'Fish-scale'-mimicked stretchable and robust oil-wettability that performs in various practically relevant physically/chemically severe scenarios

Stretchable biomimicked special wettability-particularly 'lotus-leaf'-inspired superhydrophobicity-has emerged as an important avenue for designing various smart and advanced materials. In this context, artificial fish-scale-inspired superoleophobicity-extreme oil-repellency under water-is another important and highly relevant special wettability with regards to its various prospective and relevant applications in practical scenarios. Highly water-compatible hierarchical topographic materials that confer extreme oil-repellency under water are commonly synthesized using polymeric soft hydrogel and brittle metal-oxide coatings that are generally fragile towards both applied tensile stress and chemically harsh aqueous exposures. Thus, designing of stretchable 'fish-scale'-inspired artificial interfaces is highly challenging, and examples of such stretchable interfaces are rare in the literature.
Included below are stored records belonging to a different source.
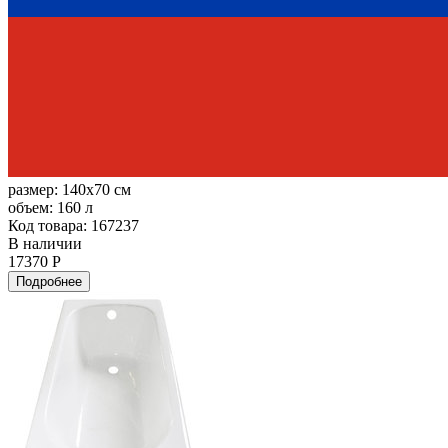
размер:
140x70 см
объем:
160 л
Код товара: 167237
В наличии
17370 Р
Подробнее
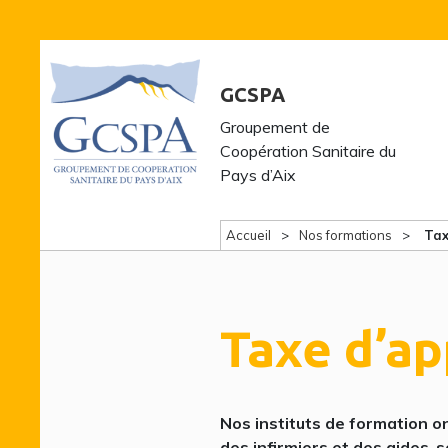
GCSPA
Groupement de
Coopération Sanitaire du
Pays d’Aix
Accueil
Nos formations
Tax
Taxe d’a
Nos instituts de formation o
des infirmiers et des aides-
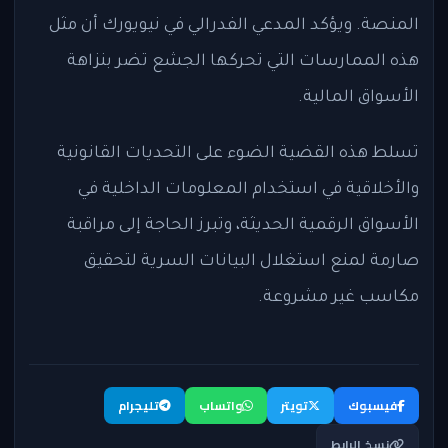
المنصة. ويؤكد المدعي الفدرالي في نيويورك أن مثل
هذه الممارسات التي تحركها الجشع تضر بنزاهة
الأسواق المالية.
تسلط هذه القضية الضوء على التحديات القانونية
والأخلاقية في استخدام المعلومات الداخلية في
الأسواق الرقمية الحديثة، وتبرز الحاجة إلى مراقبة
صارمة لمنع استغلال البيانات السرية لتحقيق
مكاسب غير مشروعة.
فيسبوك
تويتر
واتساب
تليجرام
نسخ الرابط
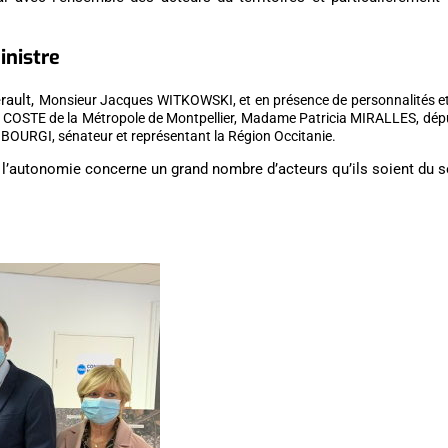
inistre
érault,
Monsieur J
acques WITKOWSKI, et en présence de personnalités e
OSTE de la Métropole de Montpellier, Madame Patricia MIRALLES, dép
URGI, sénateur et représentant la Région Occitanie.
e l’autonomie concerne un grand nombre d’acteurs qu’ils soient du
Herein, a highly stretchable (150% strain) and physically/chemically durable underwater superoleophobic interface was developed via simple and strategic integration of covalently cross-linked 'reactive' multilayers with a stretchable fibrous substrate. This as-synthesized interface with bio-mimicking wettability remained unaltered under various harsh physical and chemical conditions, including successive (1000 times) tensile deformations, different physical abrasion tests, prolonged exposure (30 days) to UV irradiation, exposures to high and low temperatures (100 degrees C and 10 degrees C) and severely complex aqueous phases. Thus, this approach provided a durable and highly stretchable oil-repellent interface that would be useful in various submarine-related and biomedical applications, including prevention of oil contamination, oil/ water separations, and anti-bio fouling coating on flexible medically relevant substrates (e. g., catheter balloon). Furthermore, the as-synthesized material was successfully applied to the gravity-driven ecofriendly separation of oil/water mixtures under severe physical/chemical conditions (e. g., extreme conditions of temperatures, tensile strain, pH, sea water, and river water). This study provides a facile and robust strategy for various potential outdoor applications of this biomimicked special wettability.